• [Stored data entries]:
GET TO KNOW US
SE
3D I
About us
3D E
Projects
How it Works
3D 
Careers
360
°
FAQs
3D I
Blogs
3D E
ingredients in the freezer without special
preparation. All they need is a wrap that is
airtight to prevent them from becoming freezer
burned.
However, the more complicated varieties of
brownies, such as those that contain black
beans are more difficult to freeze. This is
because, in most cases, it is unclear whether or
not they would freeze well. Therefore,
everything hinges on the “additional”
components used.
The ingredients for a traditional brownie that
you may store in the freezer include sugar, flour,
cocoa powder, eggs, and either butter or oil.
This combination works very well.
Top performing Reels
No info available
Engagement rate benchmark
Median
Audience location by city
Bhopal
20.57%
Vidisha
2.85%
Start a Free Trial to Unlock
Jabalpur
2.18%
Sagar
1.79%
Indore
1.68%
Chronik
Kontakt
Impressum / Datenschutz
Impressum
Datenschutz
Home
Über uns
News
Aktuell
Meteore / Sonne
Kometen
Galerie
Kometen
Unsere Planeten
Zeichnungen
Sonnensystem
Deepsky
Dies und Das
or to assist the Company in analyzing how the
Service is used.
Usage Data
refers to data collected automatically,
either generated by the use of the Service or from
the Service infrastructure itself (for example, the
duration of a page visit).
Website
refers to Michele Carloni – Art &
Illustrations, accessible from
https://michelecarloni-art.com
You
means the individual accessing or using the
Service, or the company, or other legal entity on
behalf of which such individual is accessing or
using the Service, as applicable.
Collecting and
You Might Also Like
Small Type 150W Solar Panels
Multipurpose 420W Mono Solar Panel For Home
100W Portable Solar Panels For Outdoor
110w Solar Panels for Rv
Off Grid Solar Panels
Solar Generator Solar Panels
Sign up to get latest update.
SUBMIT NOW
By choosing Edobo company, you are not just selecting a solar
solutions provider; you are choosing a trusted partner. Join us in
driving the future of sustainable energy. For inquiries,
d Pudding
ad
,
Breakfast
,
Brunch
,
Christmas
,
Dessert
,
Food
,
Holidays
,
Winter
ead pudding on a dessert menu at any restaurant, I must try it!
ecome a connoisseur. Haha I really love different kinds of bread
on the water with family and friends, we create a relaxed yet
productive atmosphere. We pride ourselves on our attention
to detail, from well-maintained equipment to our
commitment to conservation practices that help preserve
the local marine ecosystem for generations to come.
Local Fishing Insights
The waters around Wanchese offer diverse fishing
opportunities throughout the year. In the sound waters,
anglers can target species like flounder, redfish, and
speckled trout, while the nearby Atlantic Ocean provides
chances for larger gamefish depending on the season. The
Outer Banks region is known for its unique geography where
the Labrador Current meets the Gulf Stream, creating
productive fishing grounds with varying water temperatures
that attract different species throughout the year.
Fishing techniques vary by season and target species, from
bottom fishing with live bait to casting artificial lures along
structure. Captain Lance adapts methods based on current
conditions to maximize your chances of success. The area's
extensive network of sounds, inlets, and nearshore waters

• [Action item]: Return exactly the lines above from the line that has "Zeichnungen" through the line that has "bottom fishing with", inclusive, and nothing else.

• [Written response]:
Zeichnungen
Sonnensystem
Deepsky
Dies und Das
or to assist the Company in analyzing how the
Service is used.
Usage Data
refers to data collected automatically,
either generated by the use of the Service or from
the Service infrastructure itself (for example, the
duration of a page visit).
Website
refers to Michele Carloni – Art &
Illustrations, accessible from
https://michelecarloni-art.com
You
means the individual accessing or using the
Service, or the company, or other legal entity on
behalf of which such individual is accessing or
using the Service, as applicable.
Collecting and
You Might Also Like
Small Type 150W Solar Panels
Multipurpose 420W Mono Solar Panel For Home
100W Portable Solar Panels For Outdoor
110w Solar Panels for Rv
Off Grid Solar Panels
Solar Generator Solar Panels
Sign up to get latest update.
SUBMIT NOW
By choosing Edobo company, you are not just selecting a solar
solutions provider; you are choosing a trusted partner. Join us in
driving the future of sustainable energy. For inquiries,
d Pudding
ad
,
Breakfast
,
Brunch
,
Christmas
,
Dessert
,
Food
,
Holidays
,
Winter
ead pudding on a dessert menu at any restaurant, I must try it!
ecome a connoisseur. Haha I really love different kinds of bread
on the water with family and friends, we create a relaxed yet
productive atmosphere. We pride ourselves on our attention
to detail, from well-maintained equipment to our
commitment to conservation practices that help preserve
the local marine ecosystem for generations to come.
Local Fishing Insights
The waters around Wanchese offer diverse fishing
opportunities throughout the year. In the sound waters,
anglers can target species like flounder, redfish, and
speckled trout, while the nearby Atlantic Ocean provides
chances for larger gamefish depending on the season. The
Outer Banks region is known for its unique geography where
the Labrador Current meets the Gulf Stream, creating
productive fishing grounds with varying water temperatures
that attract different species throughout the year.
Fishing techniques vary by season and target species, from
bottom fishing with live bait to casting artificial lures along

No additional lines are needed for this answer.